30. Juni 2024, 21:06 Uhr

Bei regelmäßigem Konsum kann Cannabis länger im Blut nachweisbar sein – auch wenn die letzte Einnahme schon einige Zeit zurückliegt. Ein Test kann also positiv sein, auch wenn die Person nicht mehr bekifft ist. Sollte der Grenzwert im Straßenverkehr also erhöht werden? Wir sprechen mit einem Rechtsmediziner und einem Rechtsanwalt darüber.

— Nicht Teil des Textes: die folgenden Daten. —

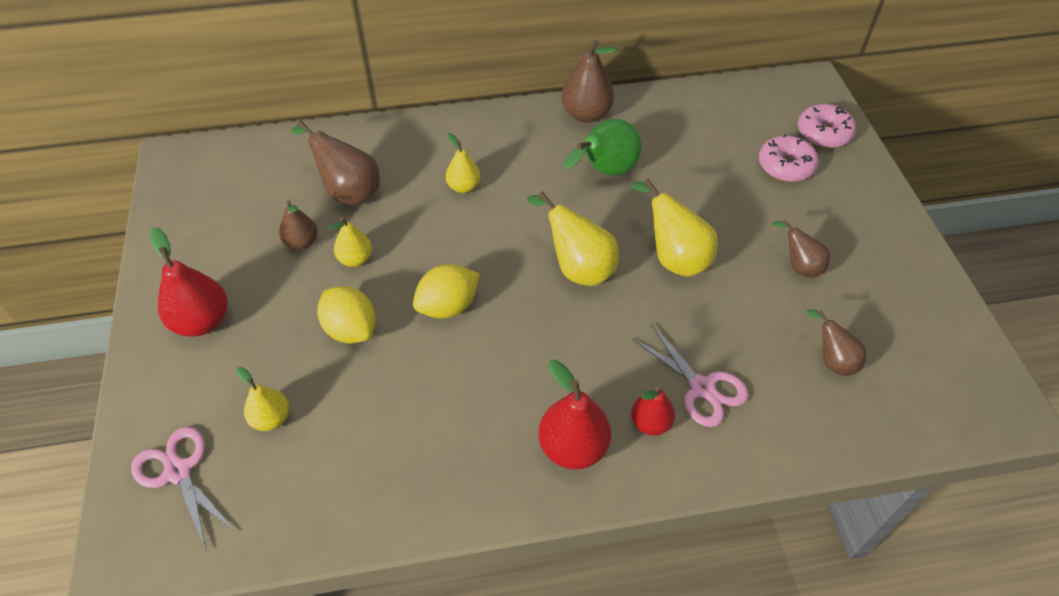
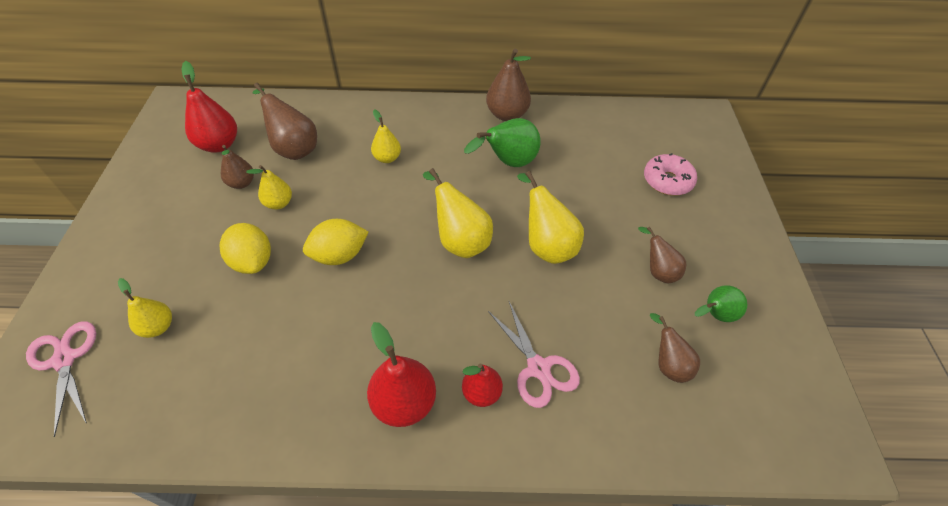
camera: 10 degrees right, 0 degrees up
red pear [150,227,228,337] -> red pear moved to [181,61,237,153]
pink donut [798,104,856,148] -> none
none -> green pear [695,285,747,322]

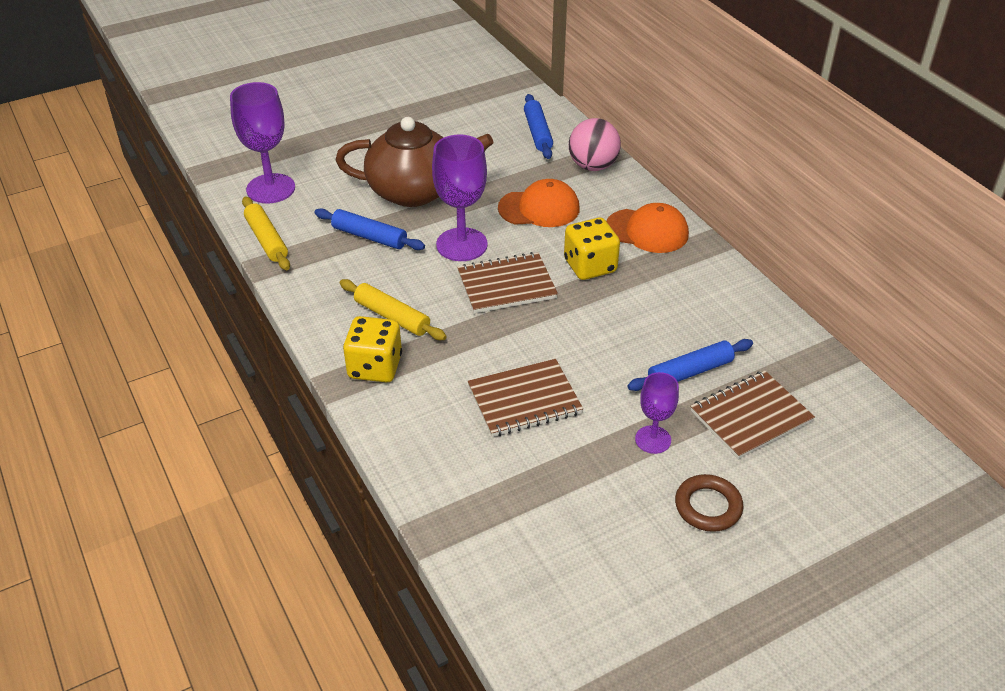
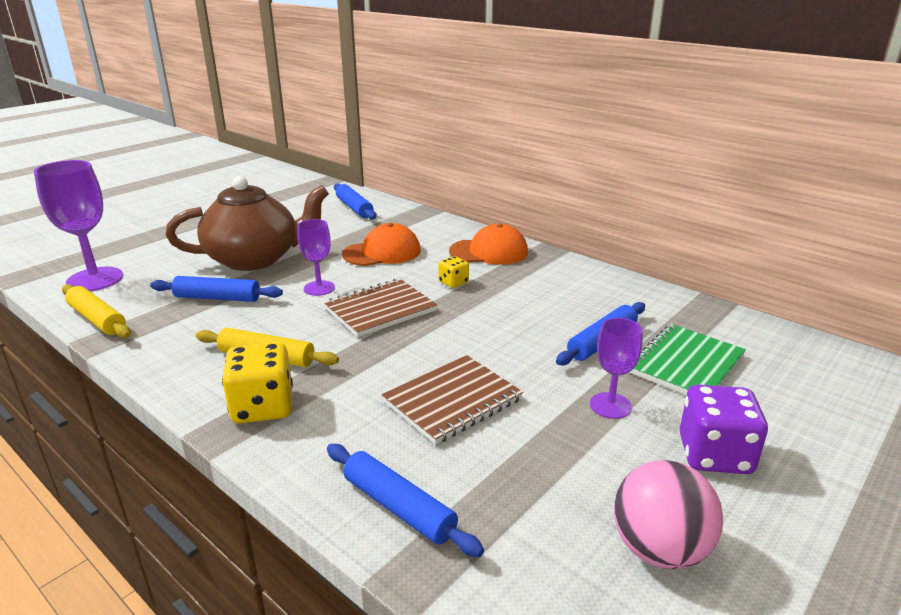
camera: 20 degrees left, 15 degrees down
purple goblet [432,134,488,261] -> purple goblet [297,219,335,296], size x0.58
yellow dice [564,218,620,280] -> yellow dice [439,256,469,288], size x0.54
pink ball [569,118,621,171] -> pink ball moved to [614,460,723,569]
brown ring [675,474,743,532] -> purple dice [679,385,768,474]
brown notebook [690,371,815,459] -> green notebook [629,324,746,395]
none -> blue rolling pin [327,444,484,557]

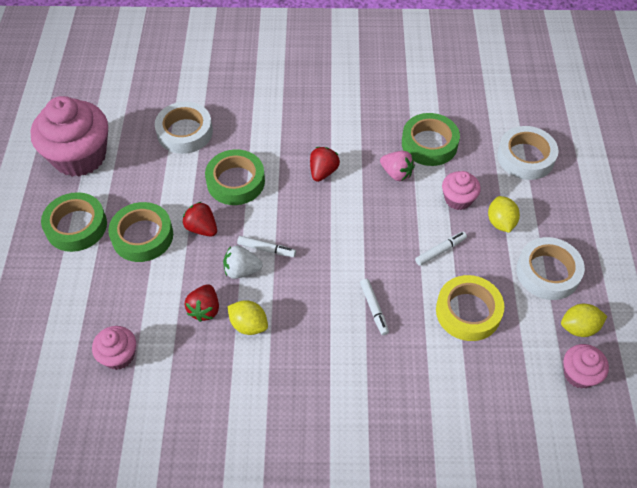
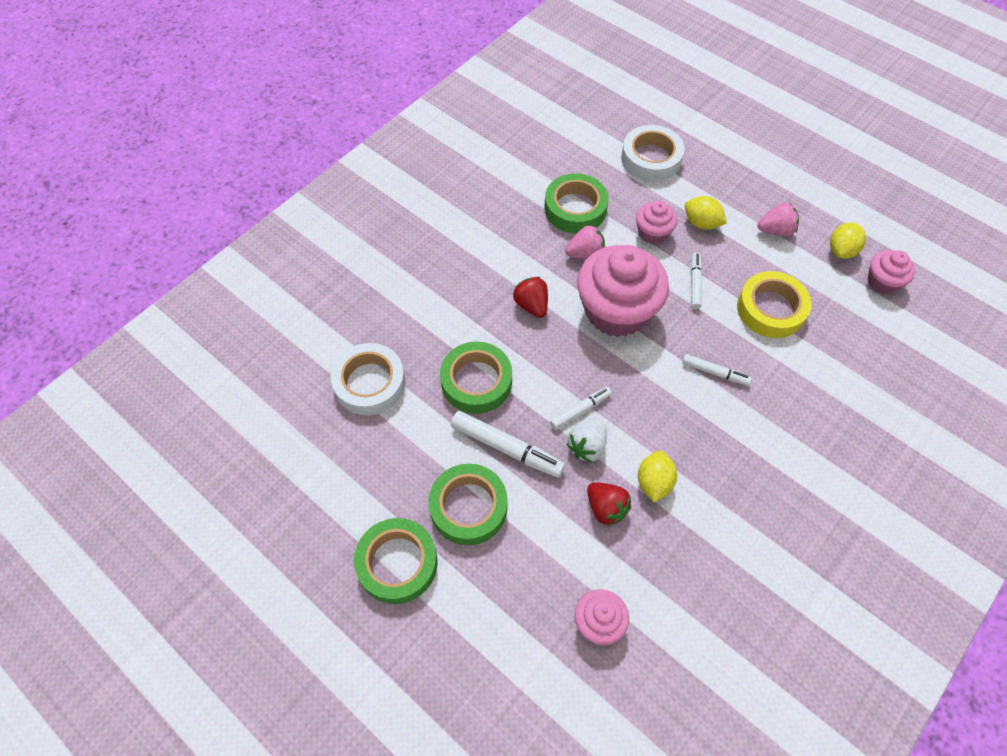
camera: 50 degrees left, 5 degrees up
pink cupcake [30,96,108,177] -> pink cupcake moved to [577,245,669,337]
red strawberry [182,202,217,237] -> white marker [451,411,565,478]
yellow lemon [227,300,268,335] -> yellow lemon turned 60 degrees counterclockwise [638,450,677,502]
white tape [516,237,585,300] -> pink strawberry [757,202,799,237]

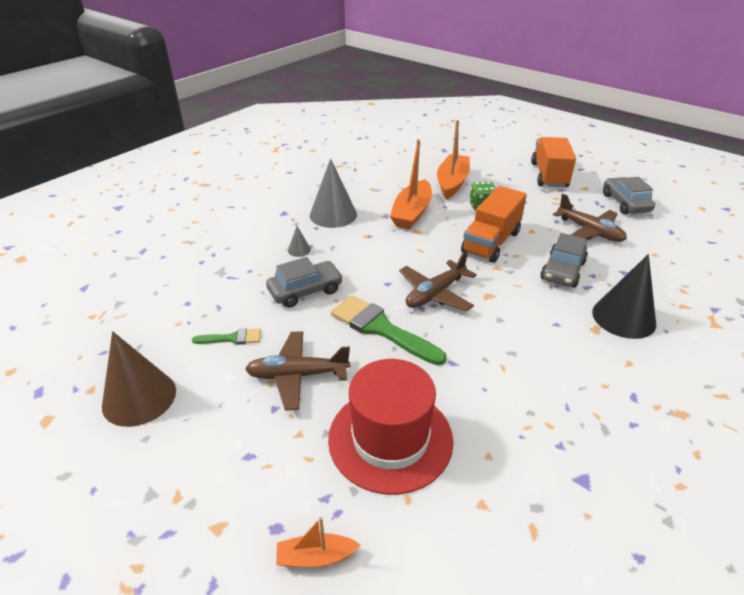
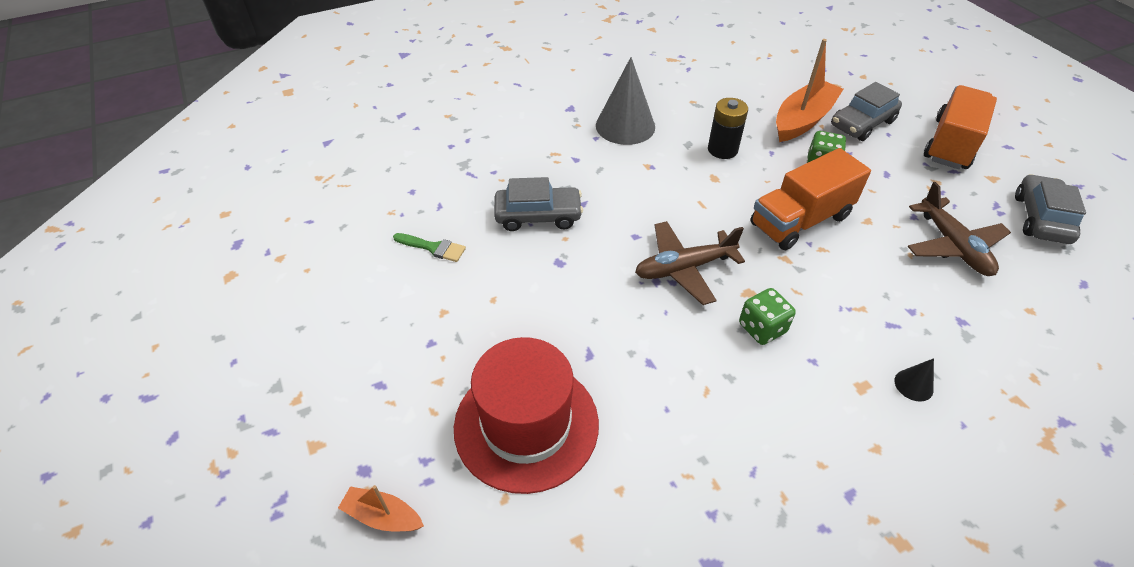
camera: 25 degrees right, 10 degrees up
brown cone [102,331,176,427] -> none
brown plane [245,331,350,410] -> none
grey cone [288,226,311,257] -> none
green brush [331,295,447,365] -> none
orange boat [390,139,432,229] -> black battery [708,98,748,159]
grey car [540,233,588,288] -> grey car moved to [831,82,902,141]
black cone [592,254,656,339] -> black cone [894,358,934,402], size x0.44
none -> green dice [739,288,796,345]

Die Polizei hat derzeit eine klare Vorgabe: Wer den Grenzwert von einem Nanogramm THC pro Milliliter Blutserum überschreitet, wird bestraft. Das gilt auch unabhängig davon, wann der Konsum stattgefunden hat. "Grundsätzlich ist für uns vor Ort nicht feststellbar, ob eine Person das direkt vor Fahrtantritt konsumiert hat oder am Abend vorher. Oder möglicherweise auch eine Woche vorher, weil sie so viel nimmt, dass das noch so lange als Abbauprodukt feststellbar ist", sagt Polizeirat Michael Fengler.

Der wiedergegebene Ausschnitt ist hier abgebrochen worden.